The real me is a person working very hard everyday, every moment to receive reassurance that I’m accepted and in the tribe, in the circle of trust, safe and loved in community. I seek reassurance incessantly. I am fragile and highly anxious. If I don’t get the reassurance, I am hurt. I feel sad and lonely. So I work hard to be accepted. I over-achieve in everything I do: - work output, presentations, documentation, publications. I cook great cakes, put on great BBQs, think up great presents, hand make gifts etc. etc. I’m terrified of the contestable space of the internet because I won’t get the reassurance that I need, instead I’ll get what I dread - challenges, conflict, disagreement- all potential events which would leave me out in the cold, unaccepted, outside the ‘circle of trust’, unloved, disconnected. Terror. So everyday, I work hard to avoid this.
Why am I like this? I think it is ‘insecure attachment”. I’ve never felt totally accepted as I am. I’m not good enough, I have to be better to gain love and acceptance. I’m not good enough. I haven’t ‘arrived’ yet.
So, is this how I want to continue to be? There isn’t a lot of fun and play in this kind of desperate existence. It is a life of duty and achievement. It is exhausting. I’ve realised that the reason I like a lot of quiet time is because it provides the relief from the hard work of endlessly driving for social acceptance. This has to change. I don’t want this anymore.

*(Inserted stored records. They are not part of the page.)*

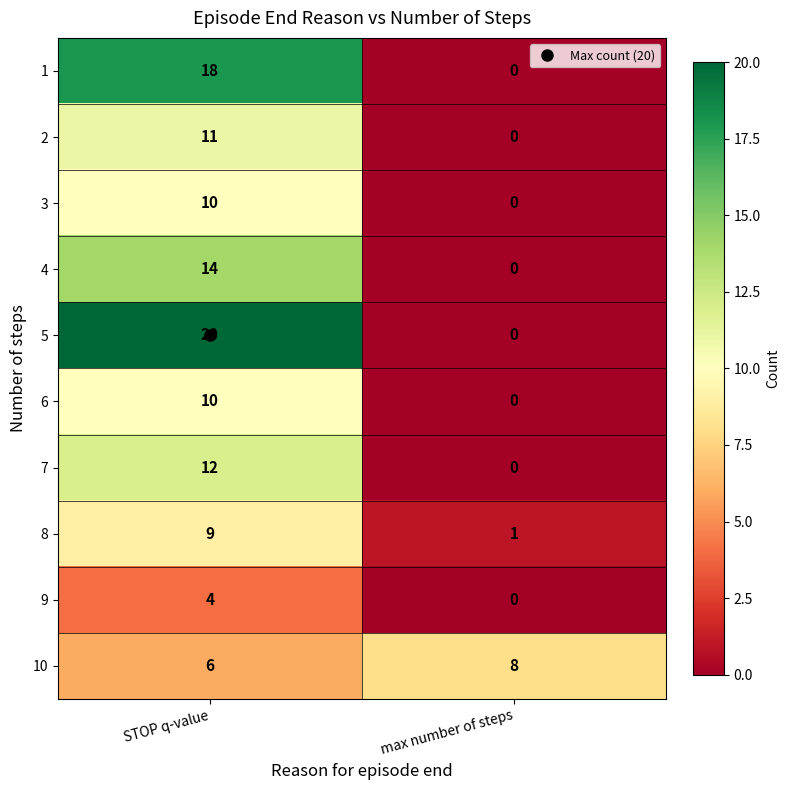

At which label is 2 closest to 5?

max number of steps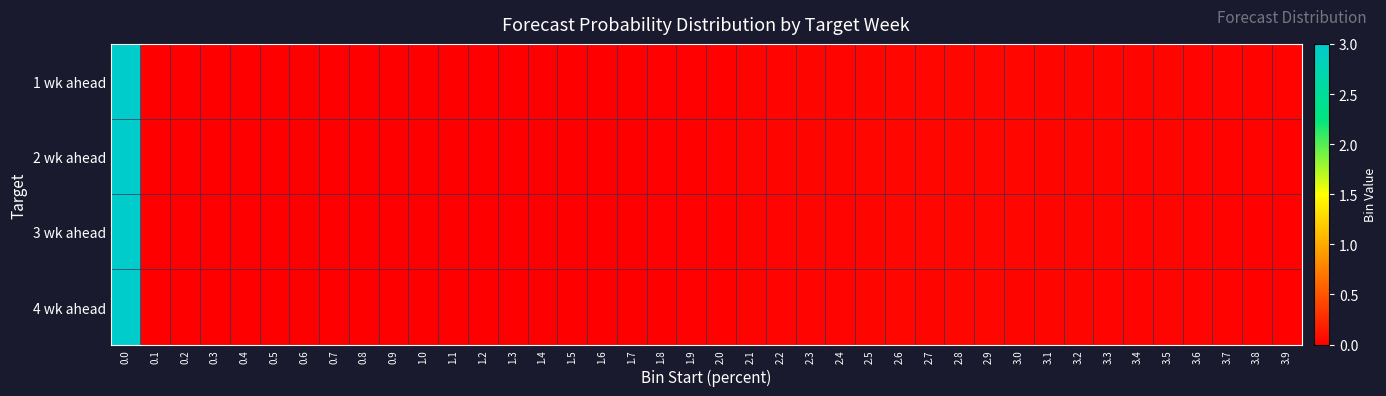

Reading left to right, extract all data points from this chart.

1 wk ahead: 0.0=3.0	0.1=0.0	0.2=0.0	0.3=0.0	0.4=0.0	0.5=0.0	0.6=0.0	0.7=0.0	0.8=0.0	0.9=0.0	1.0=0.0	1.1=0.0	1.2=0.0	1.3=0.0	1.4=0.0	1.5=0.0	1.6=0.0	1.7=0.0	1.8=0.0	1.9=0.0	2.0=0.0	2.1=0.0	2.2=0.0	2.3=0.0	2.4=0.0	2.5=0.0	2.6=0.0	2.7=0.0	2.8=0.0	2.9=0.0	3.0=0.0	3.1=0.0	3.2=0.0	3.3=0.0	3.4=0.0	3.5=0.0	3.6=0.0	3.7=0.0	3.8=0.0	3.9=0.0
2 wk ahead: 0.0=3.0	0.1=0.0	0.2=0.0	0.3=0.0	0.4=0.0	0.5=0.0	0.6=0.0	0.7=0.0	0.8=0.0	0.9=0.0	1.0=0.0	1.1=0.0	1.2=0.0	1.3=0.0	1.4=0.0	1.5=0.0	1.6=0.0	1.7=0.0	1.8=0.0	1.9=0.0	2.0=0.0	2.1=0.0	2.2=0.0	2.3=0.0	2.4=0.0	2.5=0.0	2.6=0.0	2.7=0.0	2.8=0.0	2.9=0.0	3.0=0.0	3.1=0.0	3.2=0.0	3.3=0.0	3.4=0.0	3.5=0.0	3.6=0.0	3.7=0.0	3.8=0.0	3.9=0.0
3 wk ahead: 0.0=3.0	0.1=0.0	0.2=0.0	0.3=0.0	0.4=0.0	0.5=0.0	0.6=0.0	0.7=0.0	0.8=0.0	0.9=0.0	1.0=0.0	1.1=0.0	1.2=0.0	1.3=0.0	1.4=0.0	1.5=0.0	1.6=0.0	1.7=0.0	1.8=0.0	1.9=0.0	2.0=0.0	2.1=0.0	2.2=0.0	2.3=0.0	2.4=0.0	2.5=0.0	2.6=0.0	2.7=0.0	2.8=0.0	2.9=0.0	3.0=0.0	3.1=0.0	3.2=0.0	3.3=0.0	3.4=0.0	3.5=0.0	3.6=0.0	3.7=0.0	3.8=0.0	3.9=0.0
4 wk ahead: 0.0=3.0	0.1=0.0	0.2=0.0	0.3=0.0	0.4=0.0	0.5=0.0	0.6=0.0	0.7=0.0	0.8=0.0	0.9=0.0	1.0=0.0	1.1=0.0	1.2=0.0	1.3=0.0	1.4=0.0	1.5=0.0	1.6=0.0	1.7=0.0	1.8=0.0	1.9=0.0	2.0=0.0	2.1=0.0	2.2=0.0	2.3=0.0	2.4=0.0	2.5=0.0	2.6=0.0	2.7=0.0	2.8=0.0	2.9=0.0	3.0=0.0	3.1=0.0	3.2=0.0	3.3=0.0	3.4=0.0	3.5=0.0	3.6=0.0	3.7=0.0	3.8=0.0	3.9=0.0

Mar 13, 2023 - Giving myself empathy and moving from anxiety into self-regulation
Today, I am proud of myself. I’ve just come out of an MRI on my right shoulder. Sounds innocuous, but in fact, I was faced with my claustrophobia and a very strong flight response. Both were present, and the mechanical encapsulation of my person was to last 20 mins - 20 mins in which I had to find the internal resources to manage my physical reaction and stay self-regulated. I did it. But wow, was I pleased to be out of the that MRI tunnel when the test was finished!
I’m writing this because I want to celebrate how I self-regulated. How I am different.
Here’s a description of what happened. I went into the tunnel, and immediately asked to be taken out. I was overwhelmed with my flight response. Luckily for me, the technician had comms through headphones, heard my plea and pulled me out right away.
After a recovery time and now knowing what my immediate reaction was like, I then started to count in repetitions of 1 and 2 and 1 and 2 and.. , and when I felt ready, asked to be trundled back in. With my eyes closed, I was counting my breaths, and concentrating on the numbers and the rise and fall of my chest. I was scanning my body for responses, such as my heart. It was thumping. It thumped so hard, my body twitched, but I had to keep the shoulder still, so I counted and watched my breath. I counted steadily. I scanned my body. I felt the aircon on my toes, I felt my outbreath on my skin, I felt my nostrils flare as I took an inbreath. I concentrated and counted. The magnetic noises seemed to fit with my counting so I concentrated on their rhythms and counted in time. I rested between the magnetic bombardment, then returned to sensing and counting when the noises returned. And as I observed myself somatically, I started to observe myself compassionately. I hugged my inner child, we played in my heart garden. The flowers were pink and purple. I let her know we were OK. It was understandable to be flighty in this situation. “I’ve got you”, I told my child self. “I’ve got you”, I told my fragile, pained adult self. I held myself with mental care. I relaxed into counting and observing somatically. And toward the end of the 20 mins, my counting had lengthened. I was counting more numbers, even up to eight. My heart rate was slow and resting. My breathing was shallow and calm. I was self-regulated in the midst of stress, fear and flight. I’m celebrating this. It is a sign of how I am changing, and have changed! I can self-connect, self-empathise and support me.